FIG. 4 shows a VXS printed circuit board or a VXS board 50 in two views. In this case, the printed circuit board 50 has three plugs, namely plug PO (reference numeral 52), plug P1 (reference numeral 54) and plug P2 (reference numeral 56). The plugs P1 54 and P2 56 are for the connection to the VME Bus and the connector PO 52 for the fast serial signals, such as PCI Express, provided. The new standard is primarily applicable to VME cards with six height units. For cards with three height units, the space for the connector PO 52 may be missing. However, this connector PO 52 is not needed in the present invention. The signals of the VME slave cards are routed via the existing VME connectors P1 54 and P2 56.

Claims

claims

1 . Method for connecting slave cards (20) to a first bus system (30), in which signals are transferred from the slave cards (20) via the first bus system (30) to a CPU (28, 42) in which each slave card (20) is assigned a master and a transmission of the signals takes place via a second bus system from each slave card (20) via the assigned master.

2. The method of claim 1, wherein the first bus system (30) is a PCI Express bus system is used.

3. The method of claim 1 or 2, wherein the transmission of the signals from the slave cards (20) to the respective masters (22) via a second bus system (32).

4. The method of claim 3, wherein as the second bus system (32) a VME bus system is used.

5. The method of claim 1 or 2, wherein the signals of the slave cards (20) to an FPGA (46) are performed, in which the master (22) are implemented.

6. The method of claim 1, wherein the first bus system has a plurality of nodes and signals from the plurality of nodes are transmitted to a central switch.

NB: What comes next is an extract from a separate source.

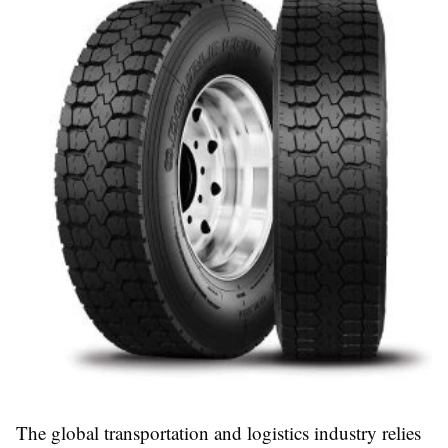
The global transportation and logistics industry relies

7. Electronic arrangement for connecting slave cards (20) to a first bus system (30), in particular for carrying out a method according to one of claims 1 to 6, which is adapted to receive signals from the slave cards (20). via the first bus system (30) to a CPU (28, 42) to pass, each slave card (20) is associated with a master (22), and a Transmission of the signals from each slave card (20) via the associated master (22) takes place.

The electronic device of claim 7, wherein the masters (22) are implemented in an FPGA (46).

9. Computer program with program code means to perform all the steps of a method according to one of claims 1 to 6, when the computer program on a computer or a corresponding Rechenein- unit, in particular in an arrangement (18) according to claim 7 or 8, is executed.

10. Computer program product with program code means which are stored on a computer-readable data carrier to perform all the steps of a method according to one of claims 1 to 6, when the computer program on a computer or a corresponding computing unit, in particular in an arrangement (18) according to claim 7 or 8, is executed.